If the first of a series of meetings on the upcoming Seattle housing levy is any indication, Seattle residents want strong action on homelessness. A crowd of Capitol Hill residents showed overwhelming support for the levy, but many worried that it and other housing policies will fall short of addressing the needs of low and middle-income residents.
The affordable-housing levy proposed by Seattle Mayor Ed Murray earlier this month would double the cost of the 2009 levy from $145 million to $290 million. Under the new formula, the owner of a median-priced Seattle home of $480,000 would pay $122 per year, as opposed to $61 under the 2009 levy.
The Capitol Hill meeting was part of a month-long series of community conversations about the levy in different parts of Seattle. In March and April, the City Council will discuss the levy and hold a public hearing. (Citizens can also voice their opinion online.) Based on the council’s decision, the levy will go on either the August primary or the November general-election ballot. The 2009 levy passed with almost 66 percent voter support.
If anything, support for the levy seemed even stronger at the meeting last Thursday at Capitol Hill’s 12th Avenue Arts, where the director of the Seattle Office of Housing, Steve Walker, explained the levy proposal. Most attendees who spoke worried not about rising taxes on homes, but about the ability for the poor to find and pay for housing.
According to Walker, the levy will approach the problem of affordable housing mainly by producing and preserving 2,150 apartments. Using $240 million, those apartments will remain at affordable rates for 50 years and be available to low-wage workers, seniors, people with disabilities and the homeless. Some of the housing funded by previous levy programs will receive upgrades under the new levy.
If the levy passes, $24 million will go toward homelessness prevention and homeownership assistance. In addition, 4,500 families at risk of losing their homes will receive assistance for three to six months, while 380 low-income homeowners will receive financial loans and grants.
Seattle City Councilmember Kshama Sawant, who represents Capitol Hill’s District 3, expressed support for the levy. She said she is certain that her fellow councilmembers would do the same. Sawant and some attendees also spoke in support of rent control, though rent control is not part of the levy.
“Homeownership is out of reach for most people. In addition to the levy, we also need other citywide policies,” Sawant said. “We are advocating for citywide rent control because as long as we don’t have it, we won’t be able to produce enough affordable housing.”
One attendee expressed concern about old affordable housing that is being torn down.
“I’m not aware of us having brought those numbers together,” Walker said. “That is a conversation we’re having with City Council. The levy is about producing units, and the extent that it's able to preserve units is also important.”

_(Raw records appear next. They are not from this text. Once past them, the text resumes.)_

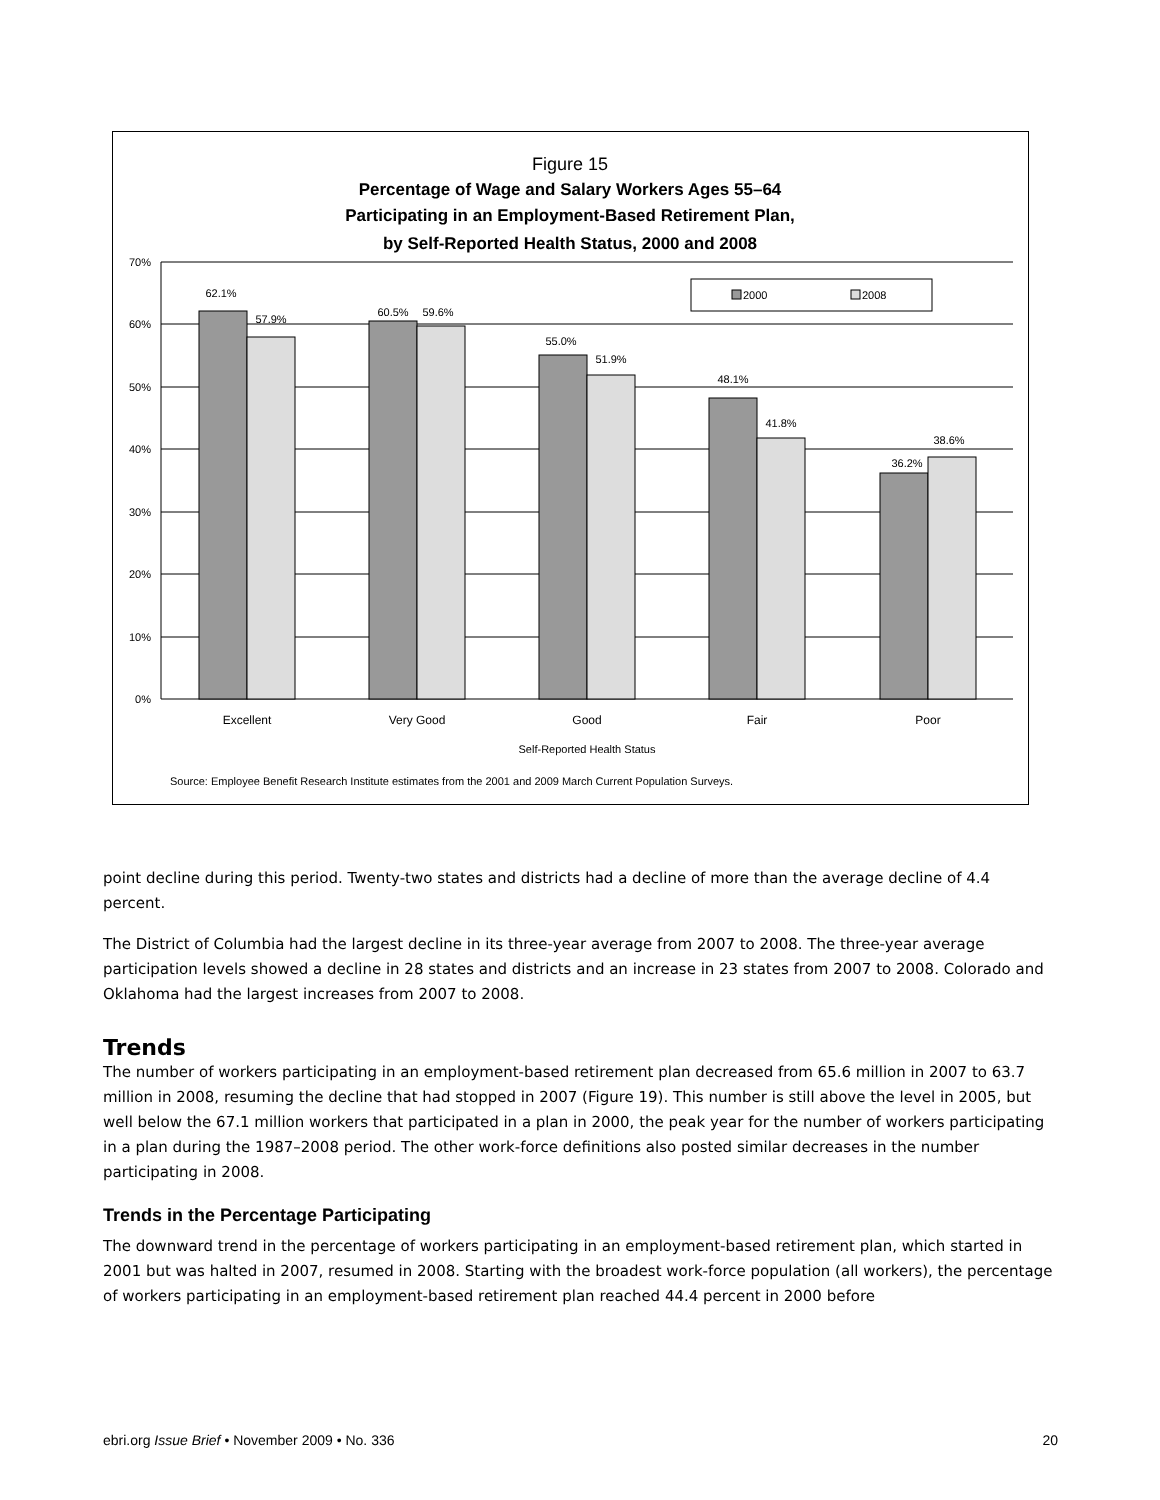Figure 15
Percentage of Wage and Salary Workers Ages 55–64
Participating in an Employment-Based Retirement Plan,
by Self-Reported Health Status, 2000 and 2008
70%
60%
50%
40%
30%
20%
10%
0%
2000
2008
62.1%
57.9%
60.5%
59.6%
55.0%
51.9%
48.1%
41.8%
36.2%
38.6%
Excellent
Very Good
Good
Fair
Poor
Self-Reported Health Status
Source: Employee Benefit Research Institute estimates from the 2001 and 2009 March Current Population Surveys.
point decline during this period. Twenty-two states and districts had a decline of more than the average decline of 4.4 percent.
The District of Columbia had the largest decline in its three-year average from 2007 to 2008. The three-year average participation levels showed a decline in 28 states and districts and an increase in 23 states from 2007 to 2008. Colorado and Oklahoma had the largest increases from 2007 to 2008.
Trends
The number of workers participating in an employment-based retirement plan decreased from 65.6 million in 2007 to 63.7 million in 2008, resuming the decline that had stopped in 2007 (Figure 19). This number is still above the level in 2005, but well below the 67.1 million workers that participated in a plan in 2000, the peak year for the number of workers participating in a plan during the 1987–2008 period. The other work-force definitions also posted similar decreases in the number participating in 2008.
Trends in the Percentage Participating
The downward trend in the percentage of workers participating in an employment-based retirement plan, which started in 2001 but was halted in 2007, resumed in 2008. Starting with the broadest work-force population (all workers), the percentage of workers participating in an employment-based retirement plan reached 44.4 percent in 2000 before
ebri.org Issue Brief • November 2009 • No. 336 20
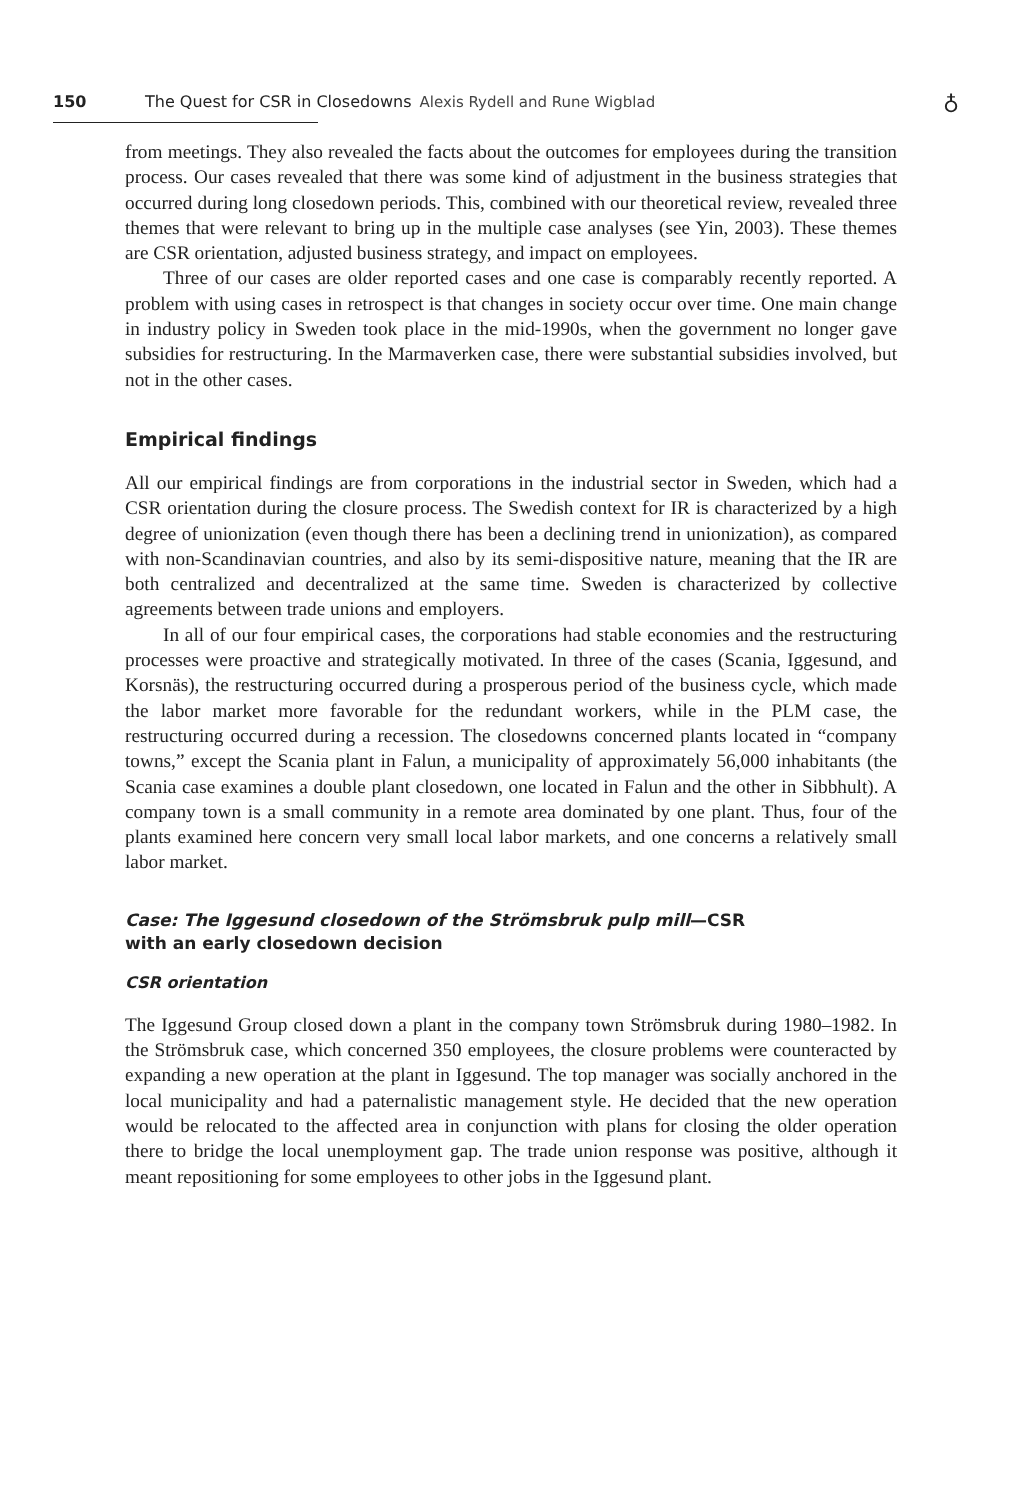150 The Quest for CSR in Closedowns Alexis Rydell and Rune Wigblad
♁
from meetings. They also revealed the facts about the outcomes for employees during the transition process. Our cases revealed that there was some kind of adjustment in the business strategies that occurred during long closedown periods. This, combined with our theoretical review, revealed three themes that were relevant to bring up in the multiple case analyses (see Yin, 2003). These themes are CSR orientation, adjusted business strategy, and impact on employees.
Three of our cases are older reported cases and one case is comparably recently reported. A problem with using cases in retrospect is that changes in society occur over time. One main change in industry policy in Sweden took place in the mid-1990s, when the government no longer gave subsidies for restructuring. In the Marmaverken case, there were substantial subsidies involved, but not in the other cases.
Empirical findings
All our empirical findings are from corporations in the industrial sector in Sweden, which had a CSR orientation during the closure process. The Swedish context for IR is characterized by a high degree of unionization (even though there has been a declining trend in unionization), as compared with non-Scandinavian countries, and also by its semi-dispositive nature, meaning that the IR are both centralized and decentralized at the same time. Sweden is characterized by collective agreements between trade unions and employers.
In all of our four empirical cases, the corporations had stable economies and the restructuring processes were proactive and strategically motivated. In three of the cases (Scania, Iggesund, and Korsnäs), the restructuring occurred during a prosperous period of the business cycle, which made the labor market more favorable for the redundant workers, while in the PLM case, the restructuring occurred during a recession. The closedowns concerned plants located in “company towns,” except the Scania plant in Falun, a municipality of approximately 56,000 inhabitants (the Scania case examines a double plant closedown, one located in Falun and the other in Sibbhult). A company town is a small community in a remote area dominated by one plant. Thus, four of the plants examined here concern very small local labor markets, and one concerns a relatively small labor market.
Case: The Iggesund closedown of the Strömsbruk pulp mill—CSR
with an early closedown decision
CSR orientation
The Iggesund Group closed down a plant in the company town Strömsbruk during 1980–1982. In the Strömsbruk case, which concerned 350 employees, the closure problems were counteracted by expanding a new operation at the plant in Iggesund. The top manager was socially anchored in the local municipality and had a paternalistic management style. He decided that the new operation would be relocated to the affected area in conjunction with plans for closing the older operation there to bridge the local unemployment gap. The trade union response was positive, although it meant repositioning for some employees to other jobs in the Iggesund plant.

Another person asked whether people stuck between market-rate housing and low-income housing are being considered. Walker referred to the Housing Affordability and Livability Advisory (HALA) committee’s plan, which the levy is a part of.
“By looking at the 60-plus HALA recommendations, there is an active discussion on a lot of these tools that are beginning to address a broader range of affordability issues. The levy is plugging in at the most vulnerable,” Walker said.
Despite the concerns, those present seemed to believe the levy is a step in the right direction. Ishea Brown, who lived in Chicago most of her life, compares Seattle’s homeless population to that of the windy city, where freezing winters can make being on the streets a life-or-death situation.
“Chicago is a bigger city," Brown said. "Seattle is reaching that point where we have to deal with homelessness. We need to offer stability to those people."